- Opening Delimiter -

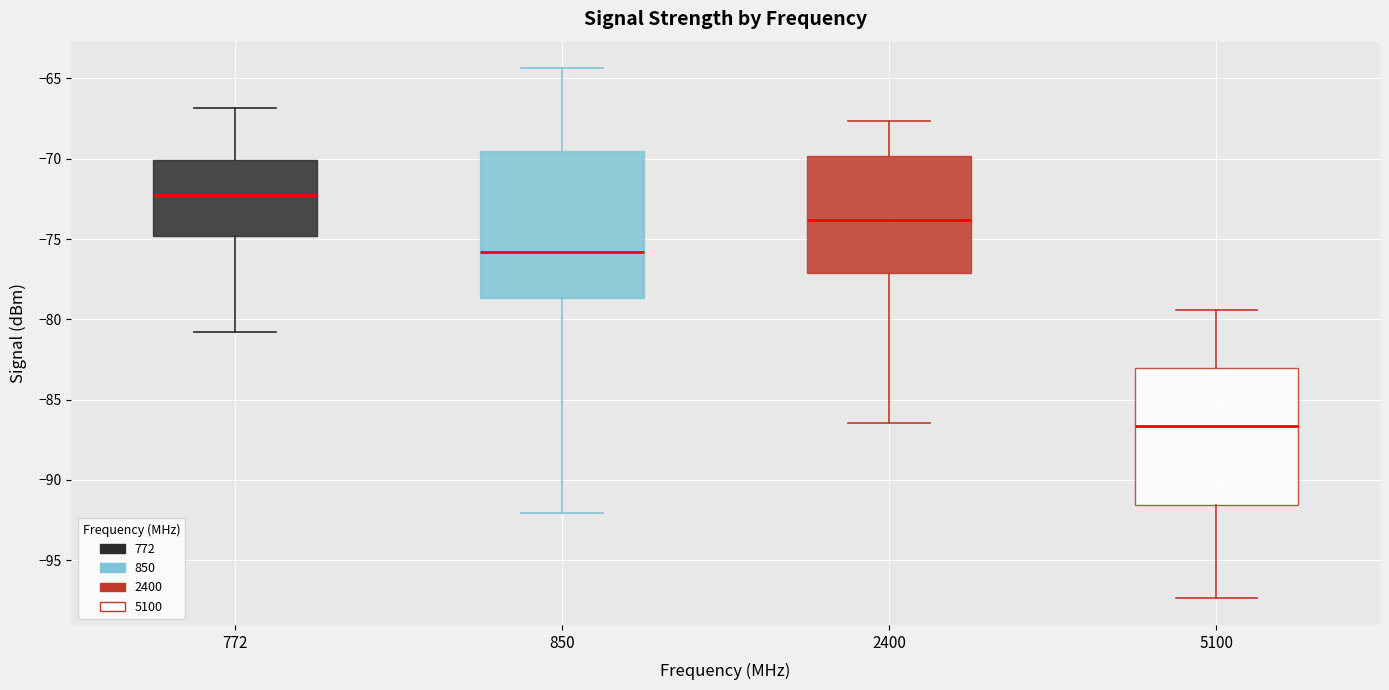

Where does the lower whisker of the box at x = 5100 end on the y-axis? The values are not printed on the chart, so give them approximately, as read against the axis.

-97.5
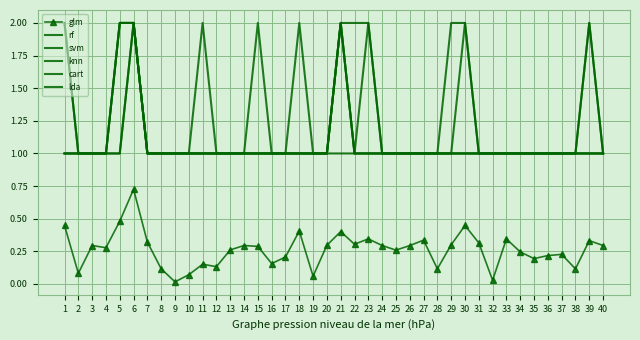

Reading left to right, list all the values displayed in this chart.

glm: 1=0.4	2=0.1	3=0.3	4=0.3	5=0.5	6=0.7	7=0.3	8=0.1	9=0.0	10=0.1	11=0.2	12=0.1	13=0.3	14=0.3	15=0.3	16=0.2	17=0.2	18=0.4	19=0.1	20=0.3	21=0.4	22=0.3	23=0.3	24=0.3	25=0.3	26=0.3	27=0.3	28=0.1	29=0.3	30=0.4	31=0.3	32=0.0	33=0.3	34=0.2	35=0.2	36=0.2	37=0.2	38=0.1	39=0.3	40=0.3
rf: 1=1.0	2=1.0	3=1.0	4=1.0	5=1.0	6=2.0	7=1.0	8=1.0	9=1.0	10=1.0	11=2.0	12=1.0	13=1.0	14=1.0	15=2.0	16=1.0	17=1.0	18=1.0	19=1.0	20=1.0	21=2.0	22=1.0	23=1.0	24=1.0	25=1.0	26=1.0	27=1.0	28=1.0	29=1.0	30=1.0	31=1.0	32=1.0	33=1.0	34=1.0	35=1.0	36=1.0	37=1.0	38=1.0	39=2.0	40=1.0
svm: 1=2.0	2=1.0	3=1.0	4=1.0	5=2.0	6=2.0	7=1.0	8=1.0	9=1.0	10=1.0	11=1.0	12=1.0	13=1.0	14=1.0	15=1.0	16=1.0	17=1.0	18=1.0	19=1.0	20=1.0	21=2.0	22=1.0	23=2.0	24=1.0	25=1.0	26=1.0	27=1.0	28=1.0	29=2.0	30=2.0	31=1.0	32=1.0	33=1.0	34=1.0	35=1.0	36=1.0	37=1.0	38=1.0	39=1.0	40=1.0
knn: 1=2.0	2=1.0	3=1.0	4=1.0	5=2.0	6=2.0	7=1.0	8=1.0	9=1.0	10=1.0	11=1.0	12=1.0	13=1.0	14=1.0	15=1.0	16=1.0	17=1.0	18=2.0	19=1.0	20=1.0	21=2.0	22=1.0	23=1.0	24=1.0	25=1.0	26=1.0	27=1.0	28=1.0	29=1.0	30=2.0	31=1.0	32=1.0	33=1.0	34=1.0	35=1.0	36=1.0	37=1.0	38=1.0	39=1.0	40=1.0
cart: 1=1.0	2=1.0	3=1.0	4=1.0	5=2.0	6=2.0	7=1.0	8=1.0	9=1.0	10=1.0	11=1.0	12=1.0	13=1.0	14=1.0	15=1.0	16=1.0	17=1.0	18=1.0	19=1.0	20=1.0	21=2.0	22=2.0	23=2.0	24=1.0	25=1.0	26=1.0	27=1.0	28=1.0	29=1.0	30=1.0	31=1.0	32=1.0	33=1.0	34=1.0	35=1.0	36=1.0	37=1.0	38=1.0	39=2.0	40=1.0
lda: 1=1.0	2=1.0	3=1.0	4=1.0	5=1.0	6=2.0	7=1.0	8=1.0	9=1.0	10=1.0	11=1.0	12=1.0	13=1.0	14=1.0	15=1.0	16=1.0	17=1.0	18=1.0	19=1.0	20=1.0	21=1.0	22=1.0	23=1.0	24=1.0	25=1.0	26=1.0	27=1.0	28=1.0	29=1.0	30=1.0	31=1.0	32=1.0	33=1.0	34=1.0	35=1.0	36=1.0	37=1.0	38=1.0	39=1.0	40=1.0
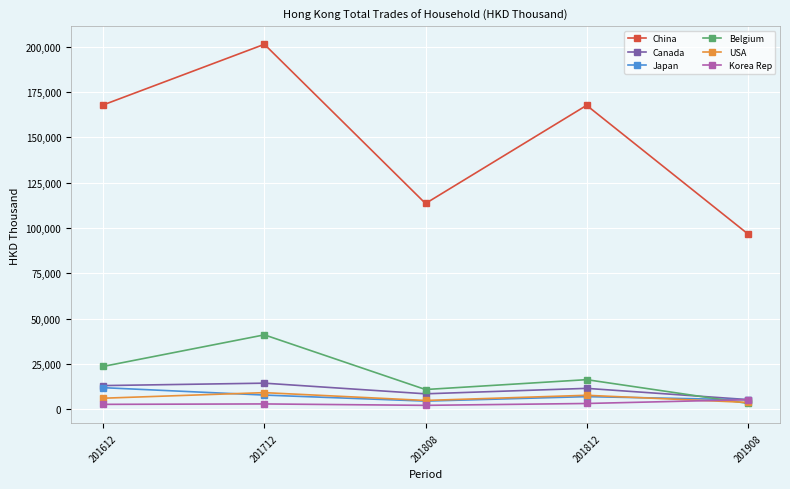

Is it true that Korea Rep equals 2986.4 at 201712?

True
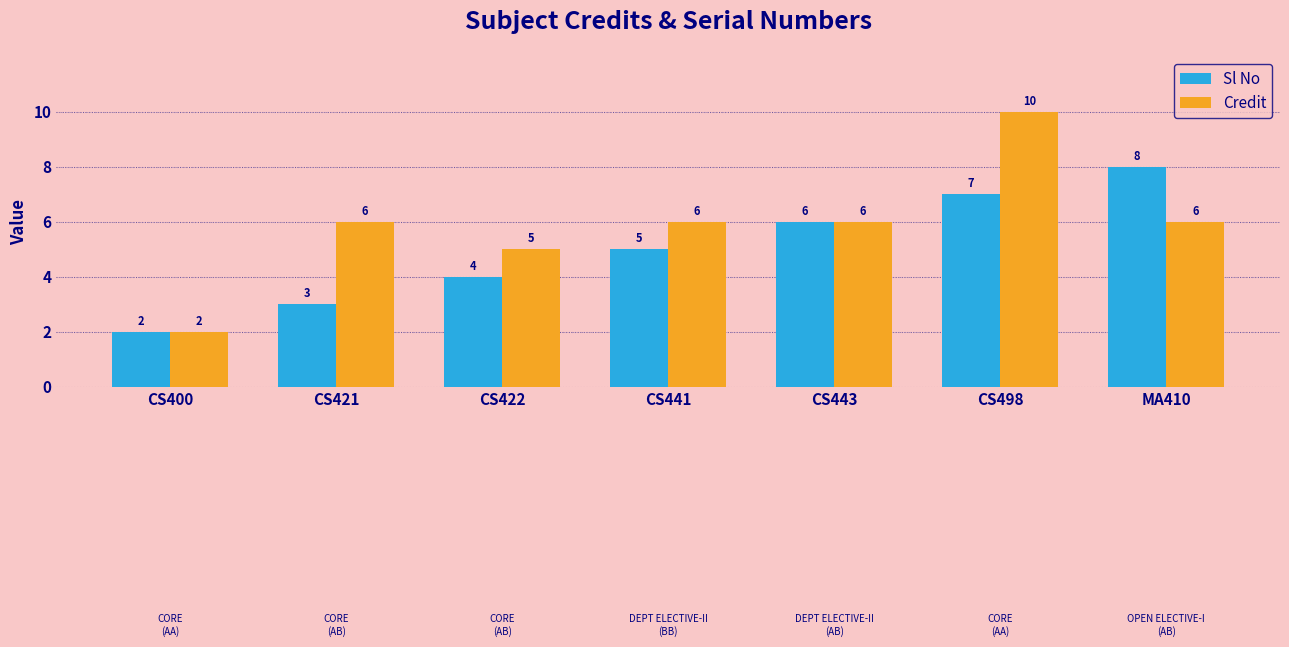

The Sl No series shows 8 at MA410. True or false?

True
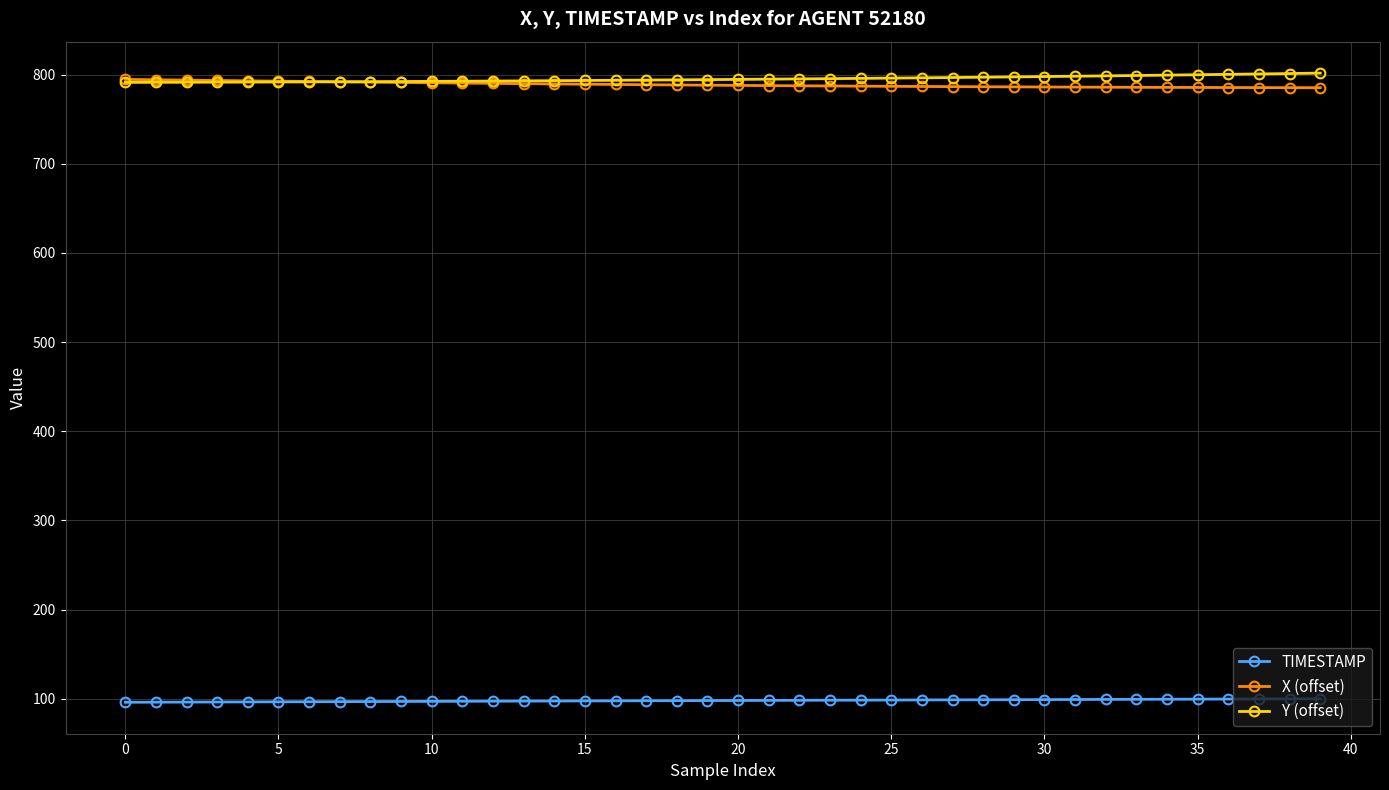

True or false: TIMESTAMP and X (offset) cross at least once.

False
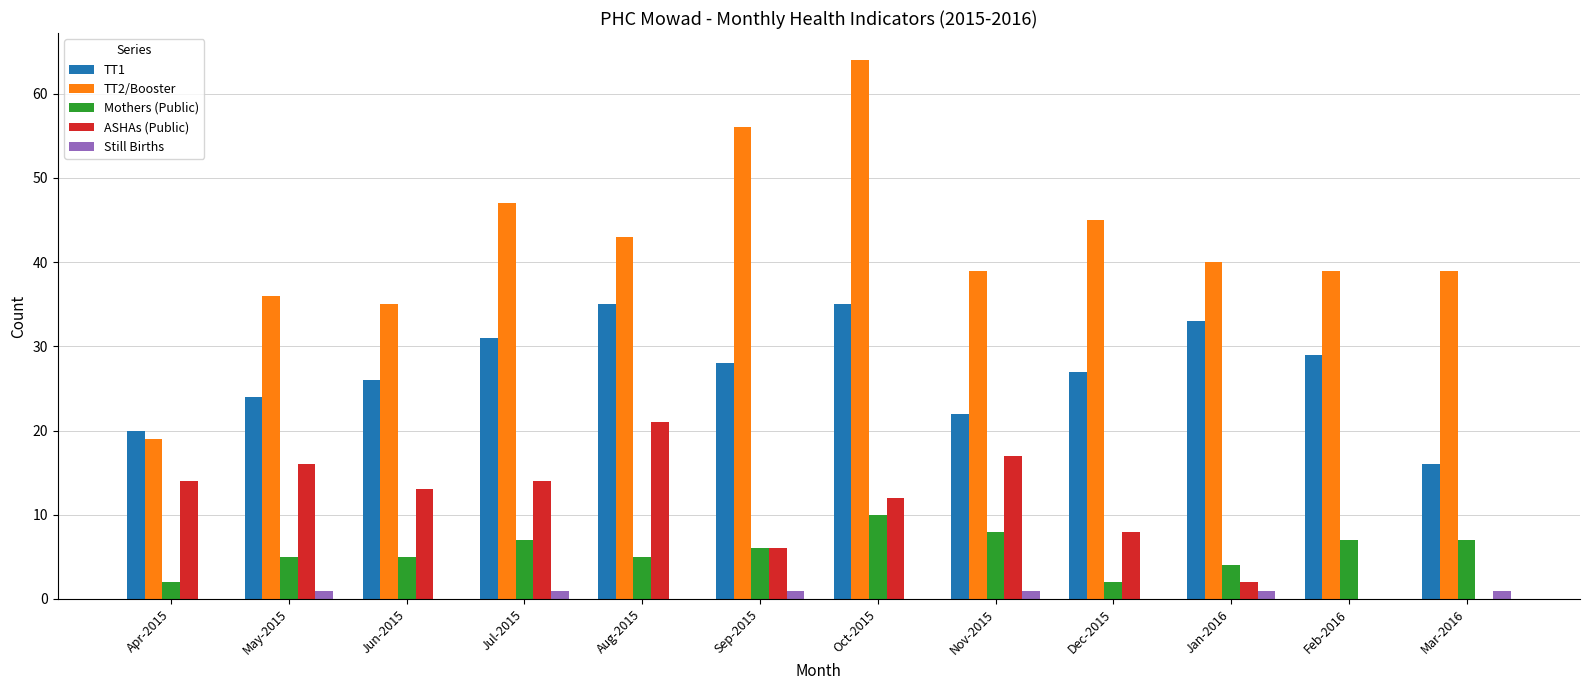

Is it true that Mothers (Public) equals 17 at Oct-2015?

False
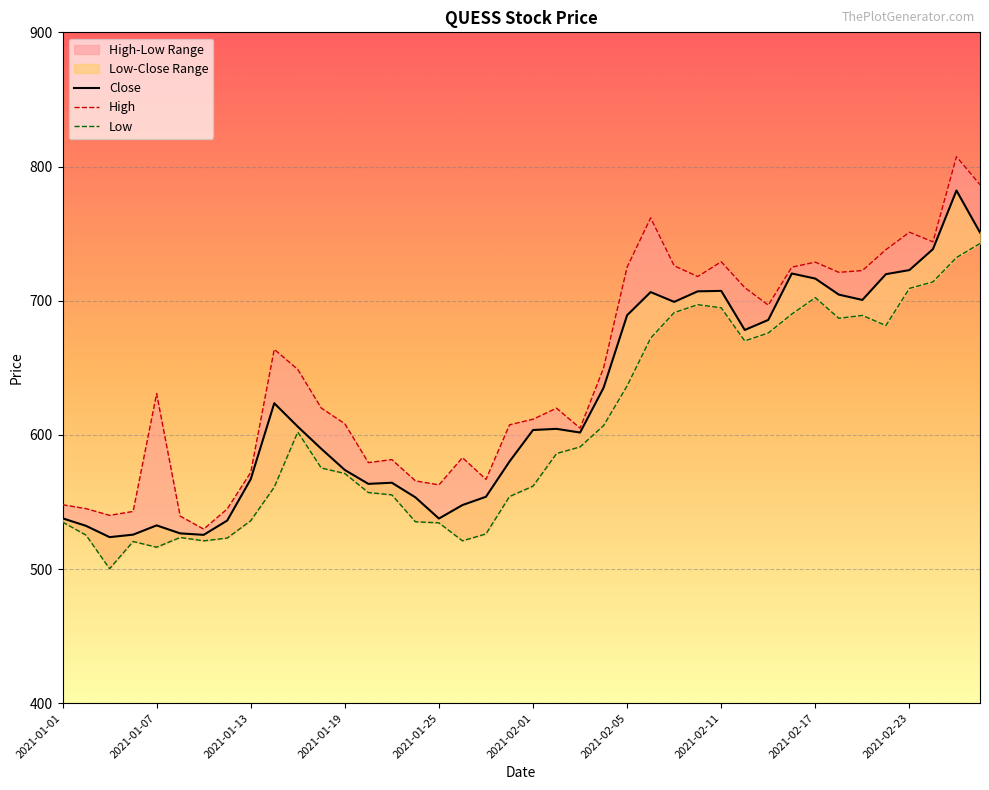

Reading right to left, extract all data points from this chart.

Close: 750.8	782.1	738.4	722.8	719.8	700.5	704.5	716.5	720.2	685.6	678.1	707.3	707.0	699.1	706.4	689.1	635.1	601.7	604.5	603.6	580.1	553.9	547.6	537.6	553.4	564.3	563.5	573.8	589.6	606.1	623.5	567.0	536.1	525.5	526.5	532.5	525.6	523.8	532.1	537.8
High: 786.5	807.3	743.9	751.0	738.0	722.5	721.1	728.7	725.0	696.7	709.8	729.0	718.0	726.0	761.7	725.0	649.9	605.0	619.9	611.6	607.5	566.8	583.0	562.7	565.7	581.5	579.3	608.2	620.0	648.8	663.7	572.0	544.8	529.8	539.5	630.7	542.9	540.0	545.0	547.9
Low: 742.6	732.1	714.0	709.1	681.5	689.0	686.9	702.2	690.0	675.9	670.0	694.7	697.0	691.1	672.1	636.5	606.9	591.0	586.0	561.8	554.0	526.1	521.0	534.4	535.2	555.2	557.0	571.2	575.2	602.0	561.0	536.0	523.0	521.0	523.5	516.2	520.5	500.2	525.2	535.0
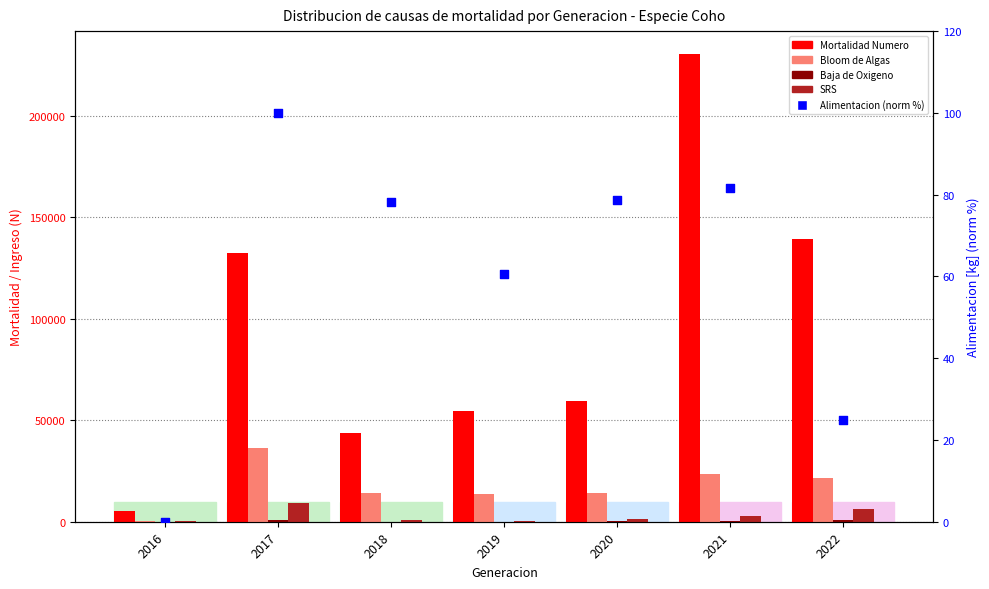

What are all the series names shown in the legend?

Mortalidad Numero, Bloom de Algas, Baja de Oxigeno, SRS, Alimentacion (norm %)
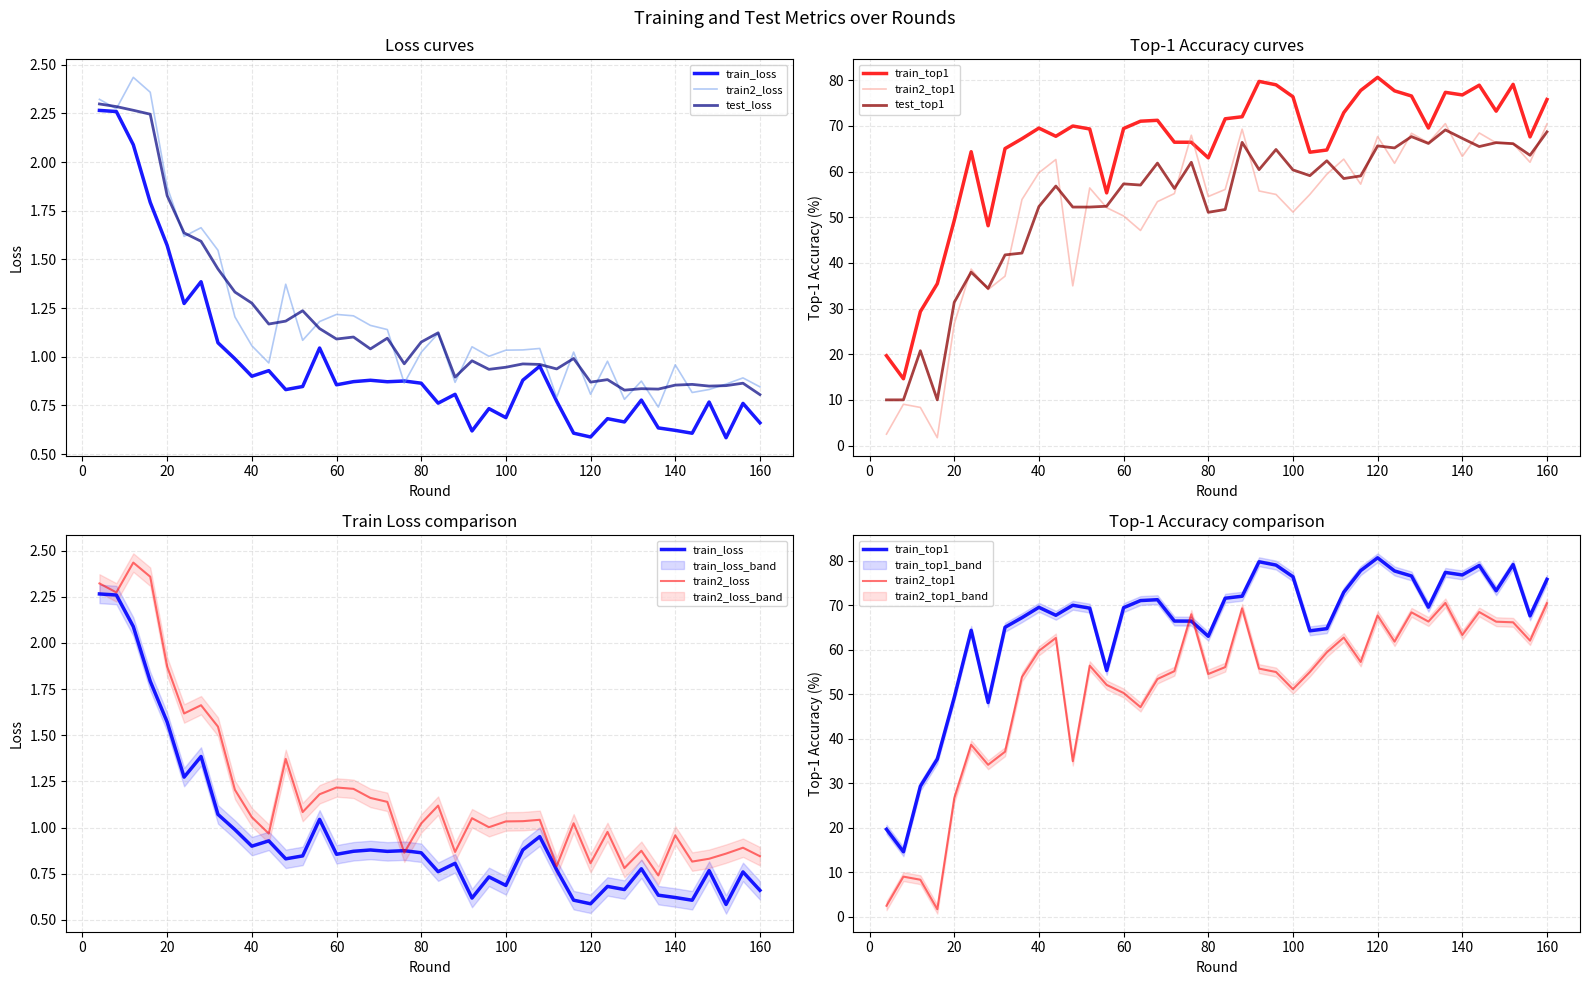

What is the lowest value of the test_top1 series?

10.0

- Closing Delimiter -

» Work item: Can you rewrite the lines above as a numbered list, starting with the line containing "Is it true that Korea" and ending with the line containing "Reading right to"? Include both of those lines, skip the blank lines, and omit the pictures.

» Response area:
1. Is it true that Korea Rep equals 2986.4 at 201712?
2. True
3. The Sl No series shows 8 at MA410. True or false?
4. True
5. True or false: TIMESTAMP and X (offset) cross at least once.
6. False
7. Is it true that Mothers (Public) equals 17 at Oct-2015?
8. False
9. Reading right to left, extract all data points from this chart.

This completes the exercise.